» **TASK DETAILS**:
Lines with the word "door" are the answer; copy each of them from the data below.

(Beginning of RECORDS TO PROCESS)

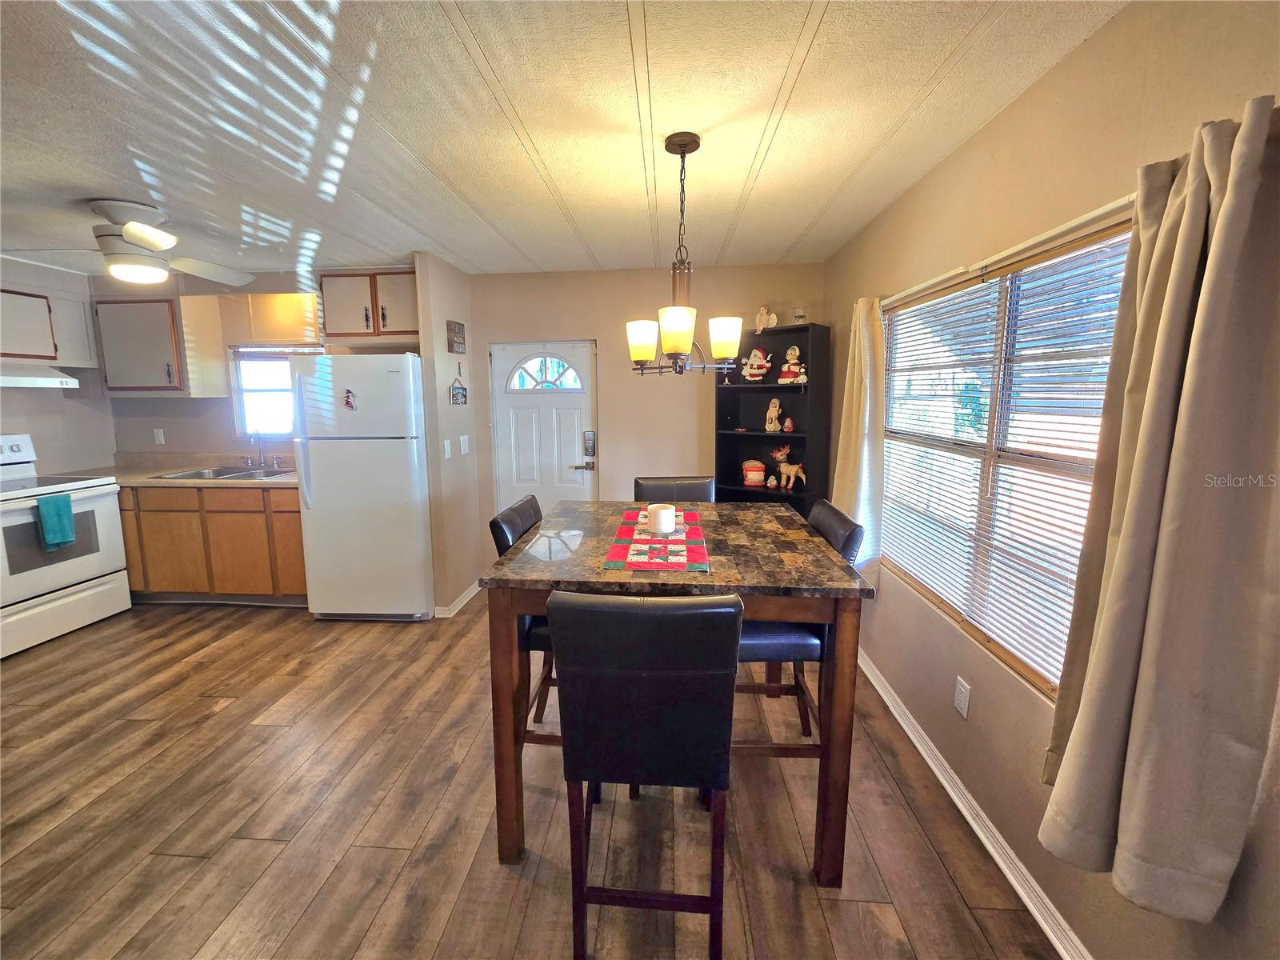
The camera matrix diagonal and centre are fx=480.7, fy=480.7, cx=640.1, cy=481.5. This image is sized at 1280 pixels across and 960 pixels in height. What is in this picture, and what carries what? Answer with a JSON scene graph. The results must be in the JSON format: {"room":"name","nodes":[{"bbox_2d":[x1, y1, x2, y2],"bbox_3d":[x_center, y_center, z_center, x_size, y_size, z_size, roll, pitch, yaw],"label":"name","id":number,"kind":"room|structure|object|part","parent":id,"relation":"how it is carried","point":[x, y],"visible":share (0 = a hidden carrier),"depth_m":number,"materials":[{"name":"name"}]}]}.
{"room":"dining room","nodes":[
{"label":"dining room","id":0,"kind":"room"},
{"bbox_2d":[0,256,115,474],"bbox_3d":[-4.453,-0.094,1.990,0.123,2.412,4.349,0,9,4],"label":"left wall","id":1,"kind":"structure","parent":0,"point":[33,418],"depth_m":3.55,"materials":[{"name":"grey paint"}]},
{"bbox_2d":[0,284,95,367],"bbox_3d":[-4.198,-1.033,3.117,0.345,0.510,0.853,0,9,4],"label":"upper cabinet","id":2,"kind":"object","parent":1,"relation":"attached to","point":[46,354],"visible":0.93,"depth_m":3.26,"materials":[{"name":"white wood"}]},
{"bbox_2d":[0,359,80,388],"bbox_3d":[-4.064,-0.662,2.902,0.494,0.138,0.748,0,9,4],"label":"range hood","id":3,"kind":"object","parent":2,"relation":"attached to","point":[25,380],"visible":0.99,"depth_m":3.07,"materials":[{"name":"white metal"}]},
{"bbox_2d":[92,267,422,462],"bbox_3d":[-2.996,-0.382,3.899,2.743,2.460,0.133,0,9,4],"label":"kitchen wall","id":4,"kind":"structure","parent":0,"point":[184,434],"depth_m":3.80,"materials":[{"name":"paint"}]},
{"bbox_2d":[92,296,205,394],"bbox_3d":[-3.632,-0.995,3.616,0.626,0.708,0.342,0,9,4],"label":"upper cabinet","id":5,"kind":"object","parent":4,"relation":"attached to","point":[158,302],"visible":0.93,"depth_m":3.48,"materials":[{"name":"wood"}]},
{"bbox_2d":[152,428,165,444],"bbox_3d":[-3.849,-0.362,3.840,0.072,0.120,0.010,0,9,4],"label":"wall outlet","id":6,"kind":"object","parent":4,"relation":"attached to","point":[160,437],"visible":0.98,"depth_m":3.84,"materials":[{"name":"white plastic"}]},
{"bbox_2d":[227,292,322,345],"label":"window valance","id":7,"kind":"object","parent":4,"relation":"attached to","point":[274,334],"visible":0.82,"depth_m":3.64,"materials":[{"name":"wood"}]},
{"bbox_2d":[231,344,323,438],"bbox_3d":[-2.812,-0.718,3.836,0.801,0.763,0.112,0,9,4],"label":"kitchen window","id":8,"kind":"structure","parent":4,"relation":"in","point":[239,380],"depth_m":3.85,"materials":[{"name":"white"}]},
{"bbox_2d":[319,268,419,342],"bbox_3d":[-1.874,-1.258,3.510,0.759,0.481,0.354,0,9,4],"label":"upper cabinet","id":9,"kind":"object","parent":4,"relation":"attached to","point":[338,334],"visible":0.76,"depth_m":3.37,"materials":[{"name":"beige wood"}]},
{"bbox_2d":[415,248,484,616],"bbox_3d":[-1.371,-0.325,3.557,0.125,2.438,0.769,0,9,4],"label":"partition wall","id":10,"kind":"structure","parent":0,"point":[459,498],"depth_m":3.32,"materials":[{"name":"paint"}]},
{"bbox_2d":[442,437,451,458],"bbox_3d":[-1.308,-0.215,3.263,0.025,0.122,0.073,0,9,4],"label":"light switch","id":11,"kind":"object","parent":10,"relation":"attached to","point":[446,453],"visible":0.98,"depth_m":3.25,"materials":[{"name":"white plastic"}]},
{"bbox_2d":[445,319,466,354],"bbox_3d":[-1.319,-1.032,3.448,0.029,0.219,0.239,0,9,4],"label":"wall sign","id":12,"kind":"object","parent":10,"relation":"attached to","point":[462,337],"visible":0.99,"depth_m":3.41,"materials":[{"name":"brown wood"}]},
{"bbox_2d":[432,581,480,617],"bbox_3d":[-1.322,0.840,3.646,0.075,0.084,0.785,0,9,4],"label":"baseboard","id":13,"kind":"structure","parent":10,"relation":"attached to","point":[462,598],"depth_m":3.46,"materials":[{"name":"white paint"}]},
{"bbox_2d":[448,361,467,405],"bbox_3d":[-1.300,-0.703,3.435,0.019,0.301,0.247,0,9,4],"label":"hanging sign","id":14,"kind":"object","parent":10,"relation":"attached to","point":[465,396],"visible":0.99,"depth_m":3.43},
{"bbox_2d":[460,435,469,454],"bbox_3d":[-1.297,-0.271,3.543,0.014,0.124,0.106,0,9,4],"label":"light switch","id":15,"kind":"object","parent":10,"relation":"attached to","point":[462,447],"visible":0.97,"depth_m":3.53,"materials":[{"name":"white plastic"}]},
{"bbox_2d":[0,595,1062,959],"bbox_3d":[-1.739,1.272,1.551,5.991,0.085,5.634,0,9,4],"label":"floor","id":16,"kind":"structure","parent":0,"point":[239,714],"depth_m":1.71,"materials":[{"name":"brown wood"}]},
{"bbox_2d":[0,432,131,658],"bbox_3d":[-3.943,0.369,2.991,0.744,1.224,0.782,0,9,4],"label":"stove","id":17,"kind":"object","parent":16,"relation":"on","point":[88,493],"visible":0.91,"depth_m":3.04,"materials":[{"name":"white metal"}]},
{"bbox_2d":[35,492,75,550],"bbox_3d":[-3.519,0.240,2.887,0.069,0.316,0.158,0,9,4],"label":"teal towel","id":18,"kind":"object","parent":17,"relation":"hanging from","point":[67,509],"visible":0.99,"depth_m":2.88,"materials":[{"name":"teal fabric"}]},
{"bbox_2d":[120,484,307,606],"bbox_3d":[-3.130,0.417,3.667,1.916,0.893,0.617,0,9,4],"label":"base cabinet","id":19,"kind":"object","parent":16,"relation":"on","point":[128,538],"visible":0.55,"depth_m":3.36,"materials":[{"name":"brown wood"}]},
{"bbox_2d":[76,451,299,487],"bbox_3d":[-3.217,-0.093,3.630,2.349,0.138,0.688,0,9,4],"label":"countertop","id":20,"kind":"structure","parent":19,"relation":"on","point":[293,480],"depth_m":3.70,"materials":[{"name":"beige laminate"}]},
{"bbox_2d":[150,464,293,479],"bbox_3d":[-3.005,0.008,3.551,0.816,0.159,0.502,0,9,4],"label":"sink","id":21,"kind":"object","parent":20,"relation":"in","point":[194,474],"visible":0.42,"depth_m":3.62,"materials":[{"name":"silver metal"}]},
{"bbox_2d":[242,429,282,467],"bbox_3d":[-2.935,-0.261,3.681,0.258,0.299,0.227,0,9,4],"label":"faucet","id":22,"kind":"object","parent":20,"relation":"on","point":[247,463],"visible":1,"depth_m":3.74,"materials":[{"name":"silver metal"}]},
{"bbox_2d":[288,352,433,621],"bbox_3d":[-1.821,0.020,3.424,0.780,1.756,0.776,0,9,4],"label":"refrigerator","id":23,"kind":"object","parent":16,"relation":"on","point":[404,466],"visible":0.93,"depth_m":3.10,"materials":[{"name":"white metal"}]},
{"bbox_2d":[342,388,357,410],"bbox_3d":[-1.833,-0.518,3.029,0.083,0.132,0.021,0,9,4],"label":"magnet","id":24,"kind":"object","parent":23,"relation":"attached to","point":[350,404],"visible":0.99,"depth_m":3.03},
{"bbox_2d":[488,492,557,745],"bbox_3d":[-0.275,0.617,2.012,0.527,1.044,0.454,0,9,4],"label":"chair","id":25,"kind":"object","parent":16,"relation":"on","point":[528,512],"visible":0.25,"depth_m":1.85,"materials":[{"name":"black leather"}]},
{"bbox_2d":[547,589,743,959],"bbox_3d":[0.024,0.729,1.376,0.439,1.039,0.536,0,9,4],"label":"chair","id":26,"kind":"object","parent":16,"relation":"on","point":[727,609],"visible":1,"depth_m":1.13,"materials":[{"name":"black leather"}]},
{"bbox_2d":[634,476,716,502],"bbox_3d":[0.206,0.527,2.541,0.439,1.062,0.531,0,9,4],"label":"chair","id":27,"kind":"object","parent":16,"relation":"on","point":[695,488],"visible":0.24,"depth_m":2.62,"materials":[{"name":"leather"}]},
{"bbox_2d":[477,500,876,884],"bbox_3d":[0.125,0.691,1.938,1.107,0.971,1.127,0,9,4],"label":"dining table","id":28,"kind":"object","parent":16,"relation":"on","point":[594,582],"visible":0.77,"depth_m":1.48,"materials":[{"name":"brown wood"}]},
{"bbox_2d":[603,504,709,571],"bbox_3d":[0.072,0.201,1.823,0.318,0.004,0.757,0,9,4],"label":"table runner","id":29,"kind":"object","parent":28,"relation":"on","point":[621,550],"visible":0.87,"depth_m":1.66,"materials":[{"name":"red fabric"}]},
{"bbox_2d":[648,503,676,534],"bbox_3d":[0.083,0.145,1.865,0.105,0.099,0.105,0,9,4],"label":"candle","id":30,"kind":"object","parent":29,"relation":"on","point":[666,512],"visible":0.99,"depth_m":1.83,"materials":[{"name":"white wax"}]},
{"bbox_2d":[714,324,828,510],"bbox_3d":[0.889,-0.098,3.471,0.703,1.897,0.339,7,11,39],"label":"bookshelf","id":31,"kind":"object","parent":16,"relation":"on","point":[764,388],"visible":0.57,"depth_m":3.40,"materials":[{"name":"black wood"}]},
{"bbox_2d":[741,458,766,486],"bbox_3d":[0.851,-0.071,3.611,0.185,0.198,0.166,0,9,4],"label":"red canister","id":32,"kind":"object","parent":31,"relation":"in","point":[759,474],"visible":1,"depth_m":3.56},
{"bbox_2d":[740,347,771,381],"bbox_3d":[0.835,-0.837,3.465,0.238,0.254,0.121,6,11,34],"label":"figurine","id":33,"kind":"object","parent":31,"relation":"in","point":[756,372],"visible":0.99,"depth_m":3.44,"materials":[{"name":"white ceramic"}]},
{"bbox_2d":[754,305,777,330],"bbox_3d":[0.874,-1.133,3.359,0.166,0.186,0.081,6,10,34],"label":"figurine","id":34,"kind":"object","parent":31,"relation":"on","point":[759,315],"visible":0.98,"depth_m":3.34,"materials":[{"name":"white ceramic"}]},
{"bbox_2d":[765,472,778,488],"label":"small figurine","id":35,"kind":"object","parent":31,"relation":"in","point":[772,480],"visible":0.99,"depth_m":3.46,"materials":[{"name":"white ceramic"}]},
{"bbox_2d":[764,396,783,430],"bbox_3d":[0.968,-0.491,3.485,0.130,0.252,0.100,7,11,39],"label":"figurine","id":36,"kind":"object","parent":31,"relation":"in","point":[772,415],"visible":1,"depth_m":3.46,"materials":[{"name":"beige ceramic"}]},
{"bbox_2d":[769,446,807,490],"bbox_3d":[1.063,-0.113,3.450,0.297,0.308,0.106,8,12,43],"label":"reindeer figurine","id":37,"kind":"object","parent":31,"relation":"in","point":[786,450],"visible":1,"depth_m":3.42,"materials":[{"name":"ceramic"}]},
{"bbox_2d":[782,414,794,432],"bbox_3d":[1.036,-0.400,3.371,0.073,0.111,0.071,6,11,37],"label":"small figurine","id":38,"kind":"object","parent":31,"relation":"in","point":[788,426],"visible":0.99,"depth_m":3.35,"materials":[{"name":"red"}]},
{"bbox_2d":[777,345,806,382],"bbox_3d":[1.048,-0.799,3.311,0.186,0.262,0.132,7,11,40],"label":"figurine","id":39,"kind":"object","parent":31,"relation":"in","point":[794,362],"visible":0.96,"depth_m":3.29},
{"bbox_2d":[791,305,807,323],"bbox_3d":[1.067,-1.108,3.241,0.103,0.138,0.098,7,11,38],"label":"glass jar","id":40,"kind":"object","parent":31,"relation":"on","point":[796,315],"visible":0.91,"depth_m":3.22,"materials":[{"name":"clear glass"}]},
{"bbox_2d":[732,500,863,754],"bbox_3d":[0.514,0.640,1.933,0.524,1.043,0.453,0,9,4],"label":"chair","id":41,"kind":"object","parent":16,"relation":"on","point":[774,644],"visible":0.38,"depth_m":1.76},
{"bbox_2d":[0,0,1127,282],"bbox_3d":[-1.769,-1.212,1.268,6.224,0.099,5.648,0,9,4],"label":"ceiling","id":42,"kind":"structure","parent":0,"point":[817,202],"depth_m":1.62,"materials":[{"name":"white paint"}]},
{"bbox_2d":[0,197,255,286],"bbox_3d":[-2.560,-1.188,2.392,1.031,0.359,1.010,-2,9,-15],"label":"ceiling fan","id":43,"kind":"object","parent":42,"relation":"attached to","point":[128,232],"visible":1,"depth_m":2.32,"materials":[{"name":"white"}]},
{"bbox_2d":[624,132,744,377],"bbox_3d":[0.155,-0.836,1.821,0.469,0.863,0.468,0,9,4],"label":"chandelier","id":44,"kind":"object","parent":42,"relation":"hanging from","point":[677,345],"visible":1,"depth_m":1.79,"materials":[{"name":"metal"}]},
{"bbox_3d":[0.003,-0.562,1.936,0.127,0.142,0.126,0,9,4],"label":"shade","id":45,"kind":"part","parent":44,"relation":"part of","materials":[{"name":"white glass"}]},
{"bbox_3d":[0.128,-0.541,1.749,0.129,0.142,0.132,0,9,4],"label":"shade","id":46,"kind":"part","parent":44,"relation":"part of","materials":[{"name":"glass"}]},
{"bbox_3d":[0.325,-0.565,1.915,0.126,0.143,0.128,0,9,4],"label":"shade","id":47,"kind":"part","parent":44,"relation":"part of","materials":[{"name":"white glass"}]},
{"bbox_2d":[465,260,825,583],"bbox_3d":[-0.024,-0.366,3.776,2.797,2.431,0.140,0,9,4],"label":"back wall","id":48,"kind":"structure","parent":0,"point":[592,275],"depth_m":3.64,"materials":[{"name":"beige paint"}]},
{"bbox_2d":[489,340,596,517],"bbox_3d":[-0.746,-0.141,3.826,0.818,1.881,0.109,0,9,4],"label":"front door","id":49,"kind":"structure","parent":48,"relation":"in","point":[586,402],"depth_m":3.79,"materials":[{"name":"white paint"}]},
{"bbox_3d":[-0.770,-0.855,3.814,0.596,0.275,0.053,0,9,4],"label":"fanlight window","id":50,"kind":"part","parent":49,"relation":"part of","materials":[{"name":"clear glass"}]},
{"bbox_2d":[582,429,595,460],"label":"door lock","id":51,"kind":"object","parent":49,"relation":"attached to","point":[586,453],"visible":0.97,"depth_m":3.78,"materials":[{"name":"metal"}]},
{"bbox_2d":[824,0,1279,959],"bbox_3d":[1.180,0.112,0.889,0.141,2.455,5.346,0,9,4],"label":"right wall","id":52,"kind":"structure","parent":0,"point":[1056,74],"depth_m":1.40,"materials":[{"name":"beige paint"}]},
{"bbox_2d":[953,675,971,718],"bbox_3d":[1.172,0.786,1.754,0.009,0.120,0.073,0,9,4],"label":"wall outlet","id":53,"kind":"object","parent":52,"relation":"attached to","point":[960,706],"visible":0.97,"depth_m":1.74,"materials":[{"name":"white plastic"}]},
{"bbox_2d":[856,648,1090,959],"bbox_3d":[1.136,1.237,1.282,0.019,0.088,4.566,0,9,4],"label":"baseboard","id":54,"kind":"structure","parent":52,"relation":"attached to","point":[982,838],"depth_m":1.61,"materials":[{"name":"white paint"}]},
{"bbox_2d":[874,216,1134,701],"bbox_3d":[1.280,-0.085,1.786,0.107,1.341,1.479,0,9,4],"label":"window","id":55,"kind":"structure","parent":52,"relation":"in","point":[1034,674],"depth_m":1.68,"materials":[{"name":"clear glass"}]},
{"bbox_2d":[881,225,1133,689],"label":"window blinds","id":56,"kind":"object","parent":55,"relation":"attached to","point":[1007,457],"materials":[{"name":"white plastic"}]},
{"bbox_2d":[881,191,1137,307],"bbox_3d":[1.174,-0.728,1.680,0.097,0.040,1.959,0,9,4],"label":"curtain rod","id":57,"kind":"object","parent":52,"relation":"attached to","point":[1082,218],"visible":0.63,"depth_m":1.37,"materials":[{"name":"white metal"}]},
{"bbox_2d":[831,294,885,572],"bbox_3d":[1.147,-0.189,2.575,0.141,1.540,0.470,0,9,4],"label":"curtain","id":58,"kind":"object","parent":57,"relation":"hanging from","point":[844,480],"visible":0.8,"depth_m":2.47,"materials":[{"name":"fabric"}]},
{"bbox_2d":[1040,88,1279,922],"bbox_3d":[1.085,0.076,0.980,0.183,1.559,0.424,0,9,4],"label":"curtain","id":59,"kind":"object","parent":57,"relation":"hanging from","point":[1212,259],"visible":0.99,"depth_m":0.93,"materials":[{"name":"beige fabric"}]}
]}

(End of RECORDS TO PROCESS)

» **RESULT BELOW**:
{"bbox_2d":[489,340,596,517],"bbox_3d":[-0.746,-0.141,3.826,0.818,1.881,0.109,0,9,4],"label":"front door","id":49,"kind":"structure","parent":48,"relation":"in","point":[586,402],"depth_m":3.79,"materials":[{"name":"white paint"}]},
{"bbox_2d":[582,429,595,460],"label":"door lock","id":51,"kind":"object","parent":49,"relation":"attached to","point":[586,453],"visible":0.97,"depth_m":3.78,"materials":[{"name":"metal"}]},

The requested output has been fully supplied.